* [Activity]
Your task is to repeat the entries word for word while leaving out the pictures.

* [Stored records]
◆ ◆ ◆ ◆ ◆
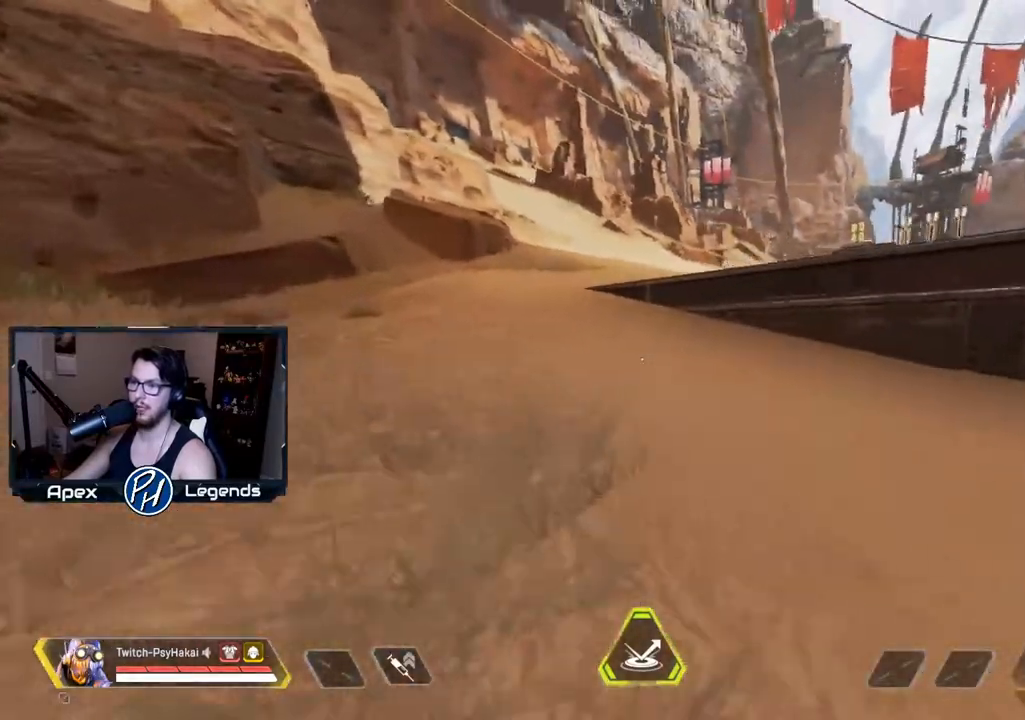
{"keys": ["d", "shift", "w"], "mouse": [], "events": []}
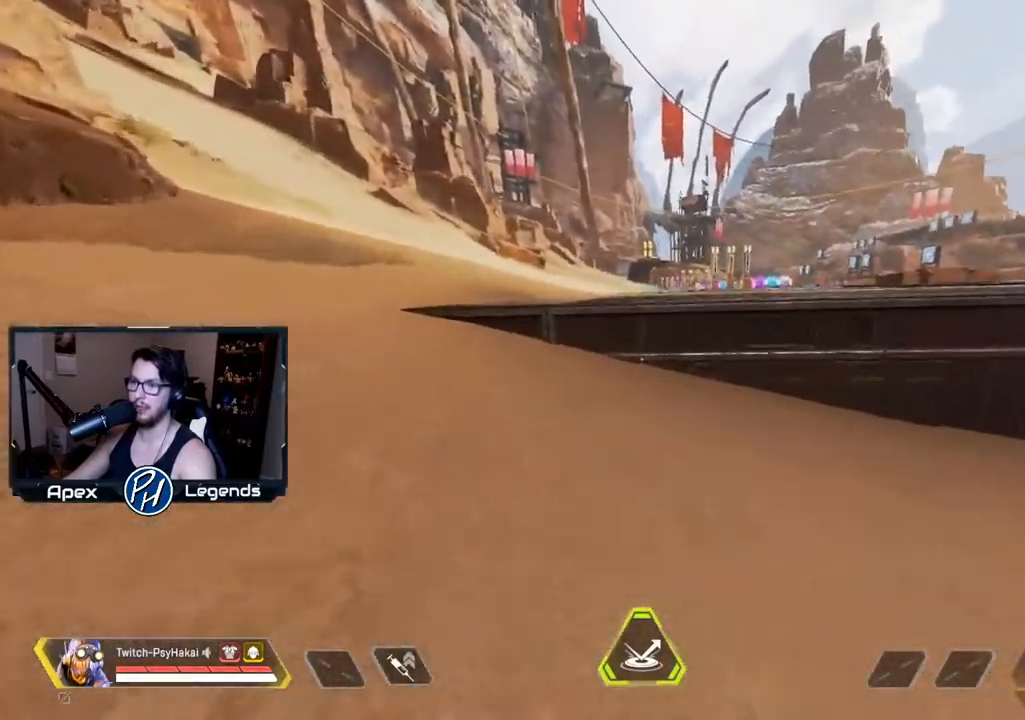
{"keys": ["shift", "w"], "mouse": [], "events": [[467, "d", "up"]]}
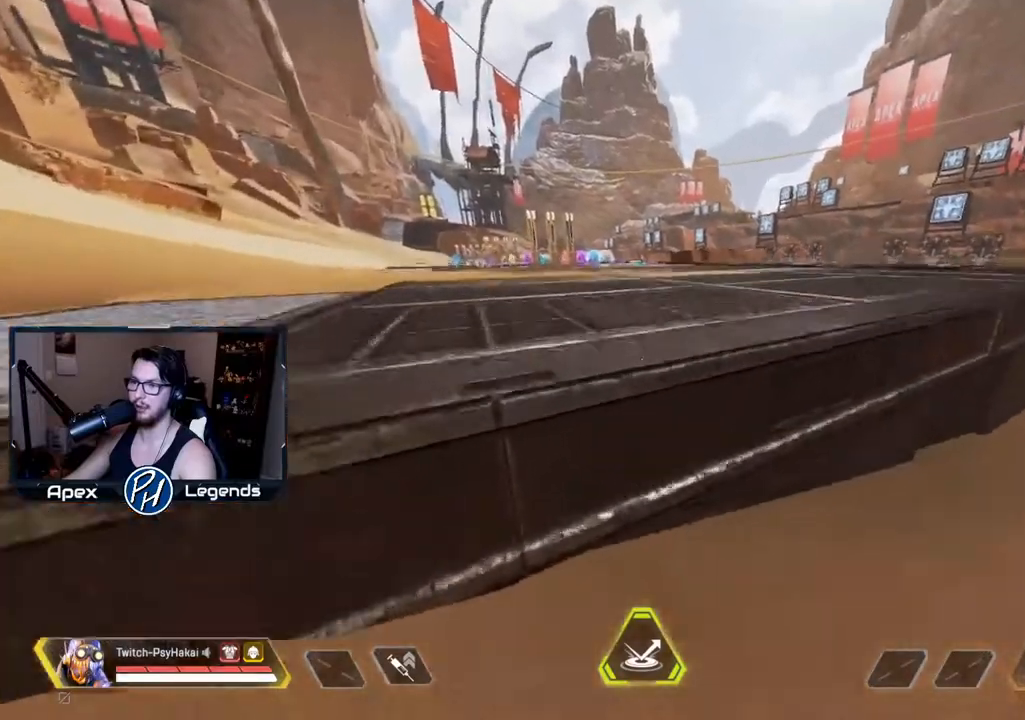
{"keys": ["d"], "mouse": [], "events": [[200, "w", "up"], [300, "shift", "up"], [333, "d", "down"]]}
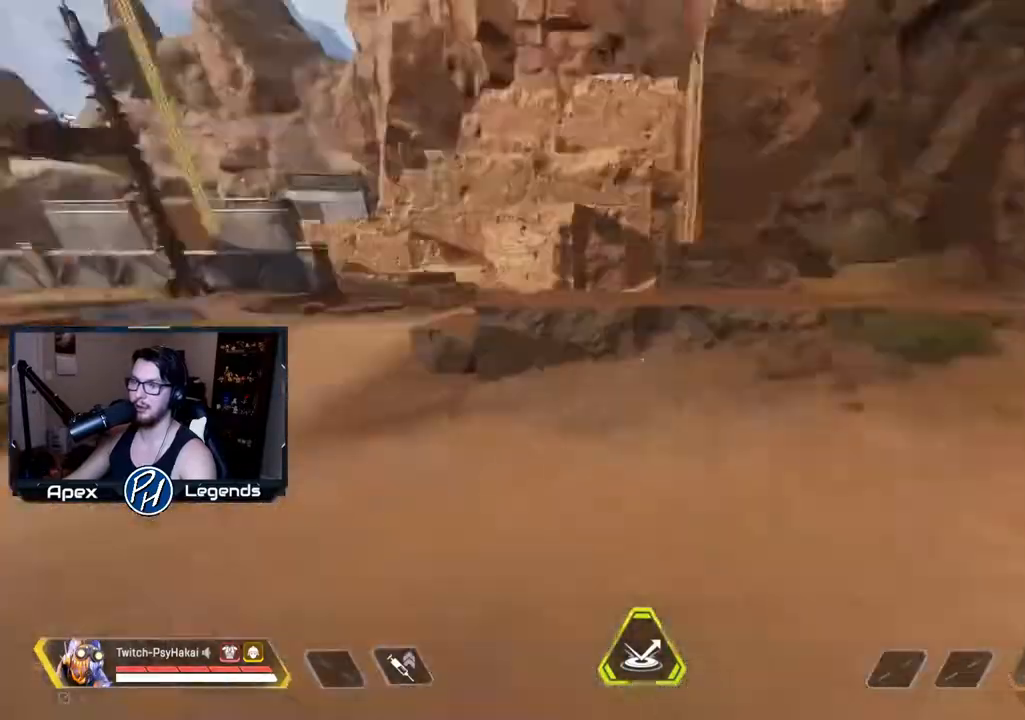
{"keys": ["a", "s"], "mouse": [], "events": [[133, "d", "up"], [133, "s", "down"], [267, "a", "down"]]}
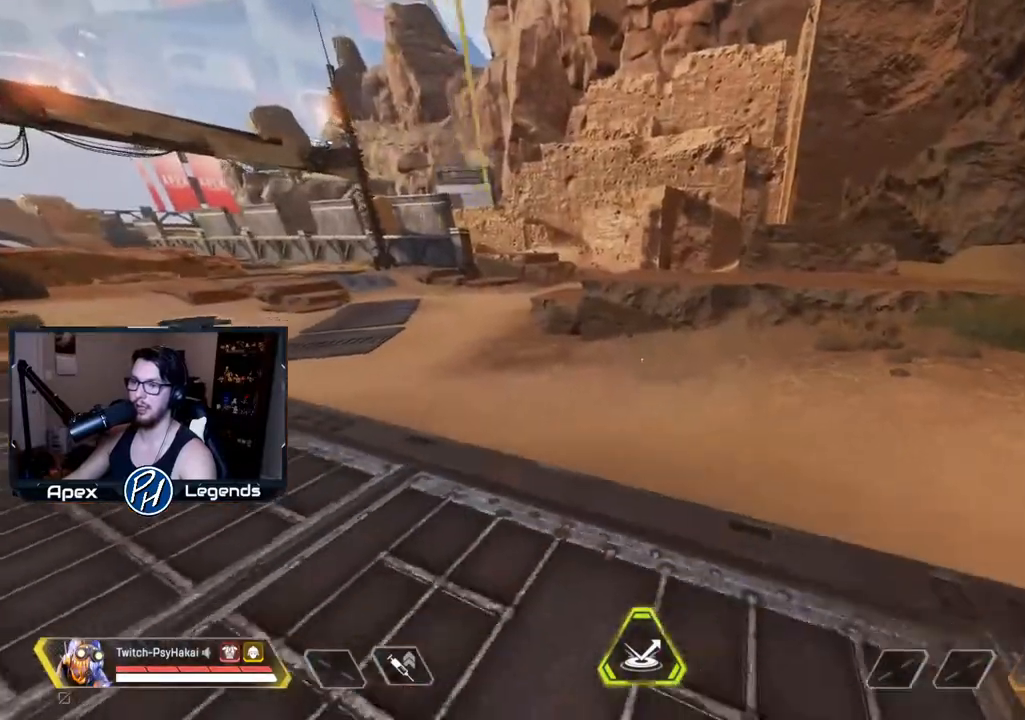
{"keys": ["a"], "mouse": [], "events": [[100, "s", "up"]]}
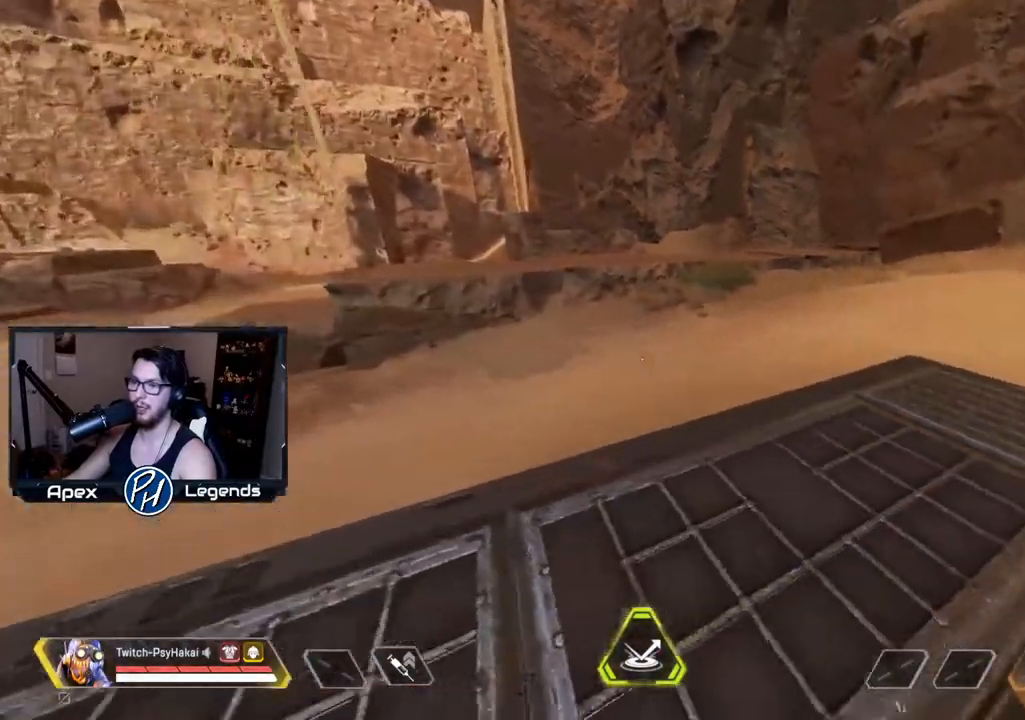
{"keys": ["a", "s"], "mouse": [], "events": [[483, "s", "down"]]}
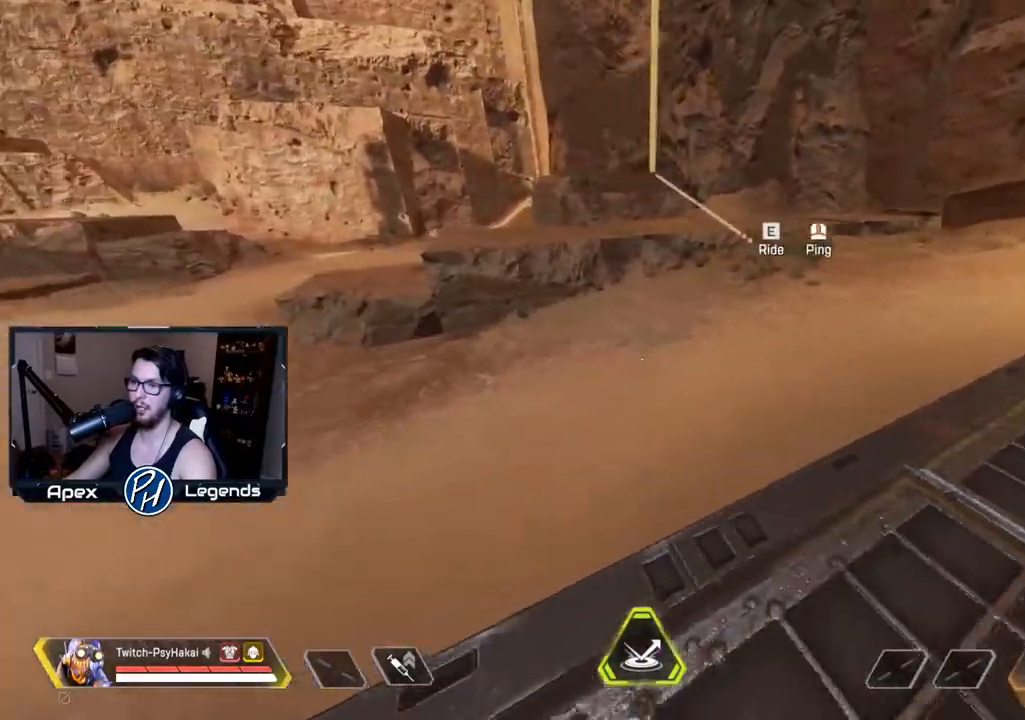
{"keys": ["a", "s"], "mouse": [], "events": []}
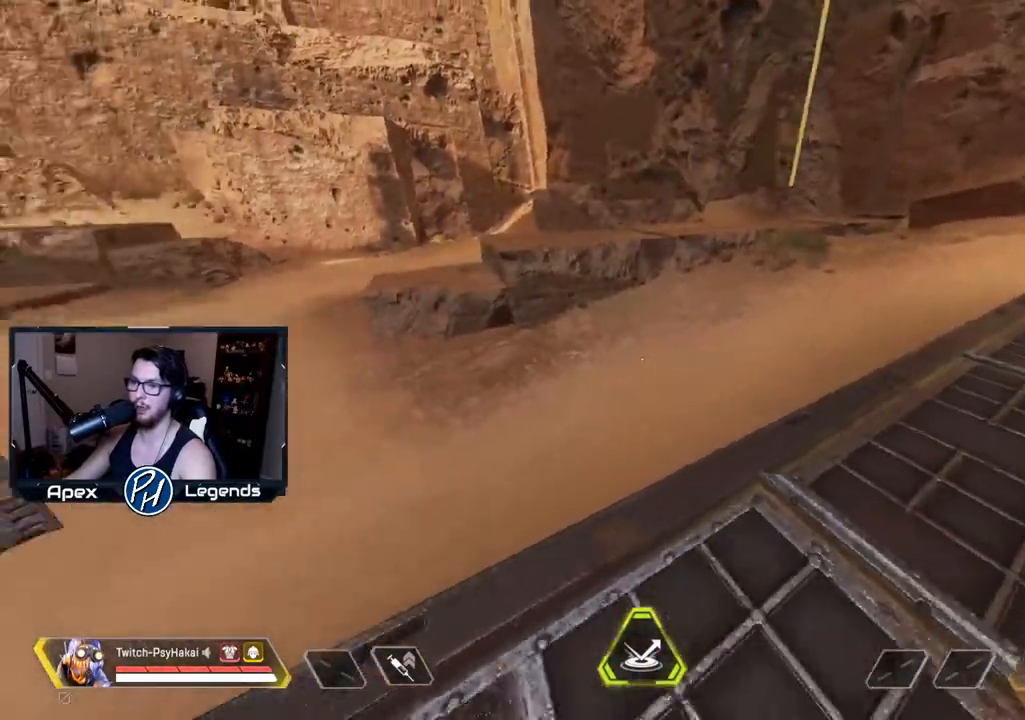
{"keys": ["w"], "mouse": [], "events": [[33, "s", "up"], [383, "a", "up"], [383, "w", "down"]]}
◆ ◆ ◆ ◆ ◆
* [Response box]
{"keys": ["d", "shift", "w"], "mouse": [], "events": []}
{"keys": ["shift", "w"], "mouse": [], "events": [[467, "d", "up"]]}
{"keys": ["d"], "mouse": [], "events": [[200, "w", "up"], [300, "shift", "up"], [333, "d", "down"]]}
{"keys": ["a", "s"], "mouse": [], "events": [[133, "d", "up"], [133, "s", "down"], [267, "a", "down"]]}
{"keys": ["a"], "mouse": [], "events": [[100, "s", "up"]]}
{"keys": ["a", "s"], "mouse": [], "events": [[483, "s", "down"]]}
{"keys": ["a", "s"], "mouse": [], "events": []}
{"keys": ["w"], "mouse": [], "events": [[33, "s", "up"], [383, "a", "up"], [383, "w", "down"]]}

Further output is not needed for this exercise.